Rancière’s central insight – about the organisation of bodies and the senses into regimes of the visible, the sayable and the actionable – must be altered in the light of Grenfell. As well as seeing hidden layers of meaning, we must rather register those moments when regimes of the body and the sensible clash or rub up against one another. These frictions and clashes occur between regimes that are organised at many different points in the experience of power relations, of affects and of bodies. They are not somehow outside or beyond systems of organisation of bodies, affects and power relations. Rather, these systems are open, porous, incomplete and mutable in ways that consistently fail to close down experience around a singular distribution of the sensible. Here, I follow work by Mustafa Dikeç (2005, 2015) and Divya Tolia‐Kelly (2019). For both Dikeç and Tolia‐Kelly, Rancière affords the opportunity to include excluded people in an understanding of, respectively, urban politics and the politics of the museum. Significantly, in Dikeç’s and Tolia‐Kelly’s work, those excluded people are further marginalised on grounds of race through the production of space. Thus, for Tolia‐Kelly, the exclusion of racialised artists is achieved through a particular colonial distribution of the senses (see also Tolia‐Kelly 2016). Dikeç, meanwhile, shows how the built environment is used to marginalise racialised groups, especially immigrants, to an (im)proper place: for example, by housing them on the peripheries of cities or making access to the city’s social and physical infrastructure difficult or even impossible. Bluntly, racialised subjects are pushed to the edges of cities and museum spaces – and thereby rendered voiceless, unseen and unintelligible.

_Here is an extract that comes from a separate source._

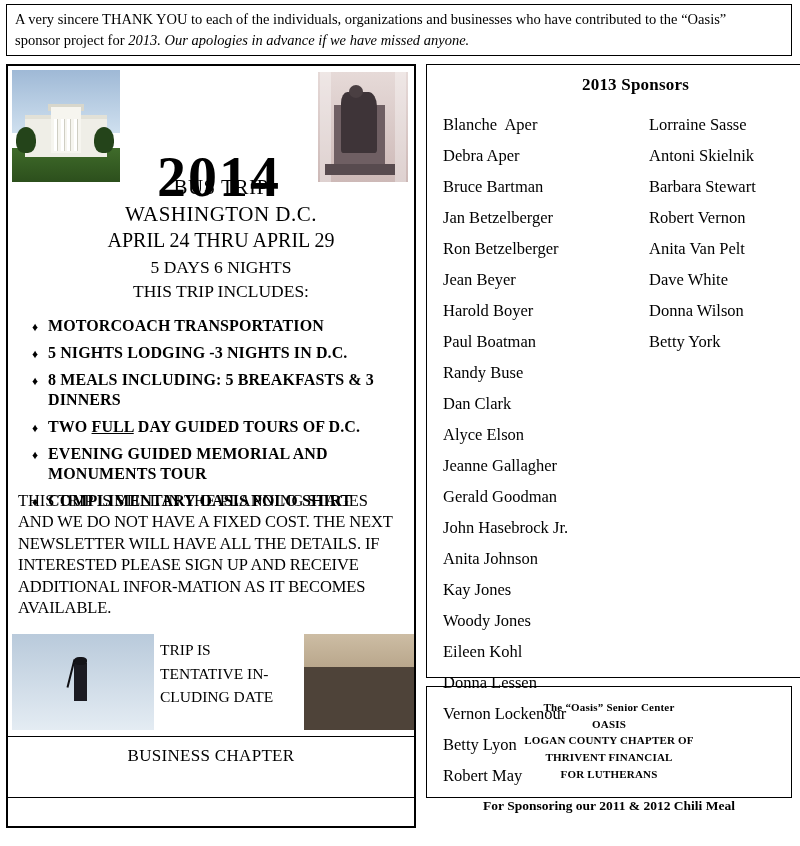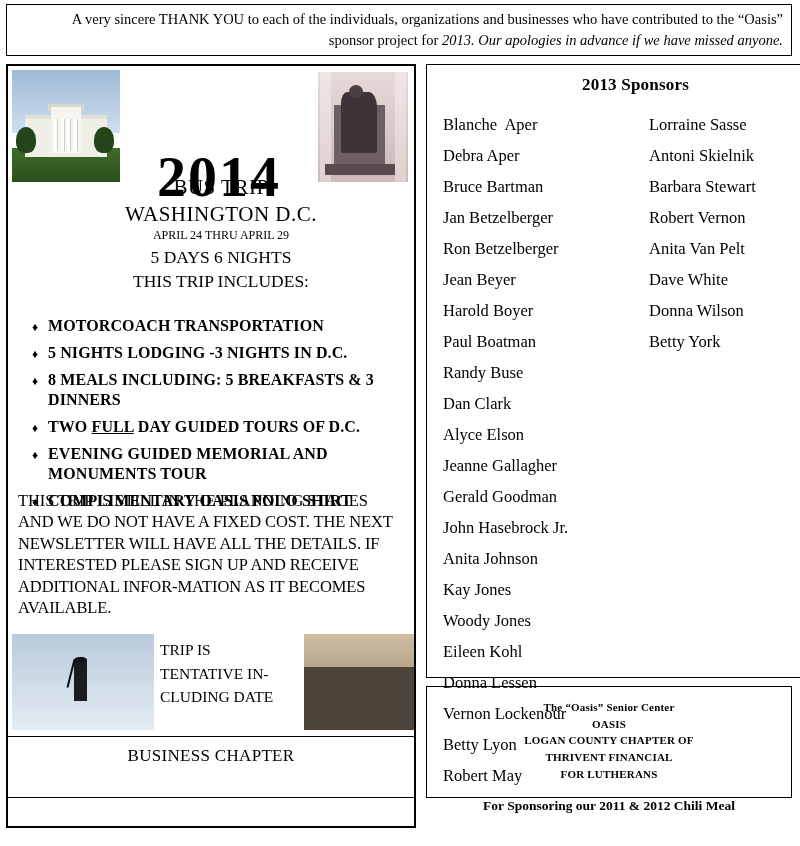"A very sincere THANK YOU" .banner { align-items: flex-end -> flex-start }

Critically, this form of exclusion does not solely operate by policing space such that people are simply placed beyond the city or the museum, rather there is a topological ordering space. This topological ordering of space ensures that people can be socially excluded even while they are spatially proximate (on this, see Allen 2003; and especially 2016). Thus, even while racialised subjects are inside the city and the museum, they are kept socially distant, either by the racial segregation of urban space or through the production of white museum spaces (see also Bressey 2009, 2014). For me, taken together, what Dikeç and Tolia‐Kelly reveal is that two orders of the sensible can coexist, even as they are held apart. Indeed, it is their coexistence that ensures that the distribution of the sensible has to be policed, sometimes brutally (see Dikeç 2018) and, arguably, sometimes with housing policy and/or with malicious neglect, as the Grenfell and Hillsborough tragedies show.

More than this, regimes of the sensible are not just organised vertically, from above, but also horizontally, between and amongst people. Significantly, what this brings into view is that the clash of regimes is not just conducted at the border of the different means of organising and policing of who can and cannot speak, be seen or not, can action or not, but is also brought about by the existing together of different ontologies, epistemologies and experiences of speech, vision, action and so on. To show that this becomes operative through bodies, affects and politics is the work of this book.